Pingos e respingos

Maria Avelina Fuhro Gastal

Texto produzido para a oficina de crônicas com Guto Leite – janeiro 2017

Tão logo larguei o livro e apaguei a luz, escutei os pingos, cadenciados, batendo contra o piso do box. Tentei ignorar, em vão. Acendi a luz, afastei as cobertas, levantei contrariada e usei de toda a minha força para fechar o que ainda pudesse ter sobrado aberto no registro do chuveiro após o meu banho. Retornei para a cama com a certeza de ter resolvido o problema. Apaguei a luz e lá estava ele, de novo. Mudei de posição na esperança de, ao dar as costas para a porta do banheiro, o barulho sumisse. Sem resultados. Mais uma vez levantei, agora irritada, e fiz o que vocês imaginam que eu deveria ter feito desde o início: fechei a porta do banheiro. Deitei, mas não conseguia dormir. Sabia que os pingos continuavam lá, resistentes, explodindo contra o piso. Não importava a força que eu tivesse usado para detê-los, eles esgueiravam-se e ressurgiam, miúdos, contínuos, potentes, devastadores.

O cano estourado exige ação. A água abundante, inesperada, nos coloca em movimento. Fechamos o registro geral, providenciamos o reparo. Às vezes não precisamos quebrar nada, voltamos à rotina e esquecemos do imprevisto.
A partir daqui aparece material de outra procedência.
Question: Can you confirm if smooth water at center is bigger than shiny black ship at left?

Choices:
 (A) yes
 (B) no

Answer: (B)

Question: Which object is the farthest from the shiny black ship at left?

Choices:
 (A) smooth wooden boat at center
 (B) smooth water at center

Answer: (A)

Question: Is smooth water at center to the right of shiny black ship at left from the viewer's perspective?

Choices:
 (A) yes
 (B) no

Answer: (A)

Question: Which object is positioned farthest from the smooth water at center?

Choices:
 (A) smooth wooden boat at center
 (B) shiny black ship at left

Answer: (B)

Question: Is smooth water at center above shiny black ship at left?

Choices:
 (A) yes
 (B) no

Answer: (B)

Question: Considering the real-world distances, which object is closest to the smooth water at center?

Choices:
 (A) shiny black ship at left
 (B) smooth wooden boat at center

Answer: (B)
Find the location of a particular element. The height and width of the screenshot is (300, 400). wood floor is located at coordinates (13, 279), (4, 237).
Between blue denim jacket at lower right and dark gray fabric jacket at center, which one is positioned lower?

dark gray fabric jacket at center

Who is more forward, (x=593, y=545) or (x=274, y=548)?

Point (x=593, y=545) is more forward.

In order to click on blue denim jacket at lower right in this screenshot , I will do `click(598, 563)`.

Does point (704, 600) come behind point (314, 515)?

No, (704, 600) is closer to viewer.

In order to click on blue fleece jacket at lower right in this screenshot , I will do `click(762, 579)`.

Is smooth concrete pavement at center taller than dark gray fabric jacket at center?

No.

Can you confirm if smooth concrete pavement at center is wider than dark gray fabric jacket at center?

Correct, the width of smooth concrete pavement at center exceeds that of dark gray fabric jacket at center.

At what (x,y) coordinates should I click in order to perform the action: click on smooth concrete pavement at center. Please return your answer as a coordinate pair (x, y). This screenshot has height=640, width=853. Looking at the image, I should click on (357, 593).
Outras vezes, restam danos aparentes, que ao longo do tempo, de acordo com nossos recursos, vamos restaurando, recolocando tudo no lugar. Se depois do reparo e da restauração restam pingos, eles são capazes de nos derrotar.

Já enfrentei pingos e inundações. Um filme abriu a torneiras destas lembranças.

Manchester à beira mar fala de pingos. Daqueles que gotejam dentro de nós e vão nos inundando até afogar nossa força vital. Na realidade não fala sobre os pingos, mas os mantêm constante pelo olhar, pelo silêncio, pela solidão acompanhada. Um crítico de cinema afirmou que é impossível não sair deprimido. Não concordo. Para mim, é impossível não sair mais sensível.

A diferença entre deprimido e sensível é análoga à inundação e ao pingo. Não suportamos a tristeza do outro, nem a nossa. Mediquemo-nos e festejemos a vida. A sensibilidade resiste ao ufanismo. Ela olha para si e tem olhos para os outros. Suporta a vulnerabilidade, o sofrimento que não é silencioso, pois visível.

Quando os pingos gotejam em nós, ensurdecer é inviável. Num dado momento, o protagonista do filme diz: Não consigo superar. É isto. Não se trata de querer ou de tentar, trata-se de conseguir. Às vezes, é impossível. Aceitar a nossa impossibilidade e a do outro é o desafio nestes tempos de selfies e prazeres embrulhados para presente, prontos para serem desfrutados e descartados.

Naquela noite, por fim, esqueci dos pingos e adormeci. Em muitas outras, respingos da minha história afastaram o sono. Nenhum insuperável, mas resistentes. Não posso ignorá-los ou acabarão me inundando.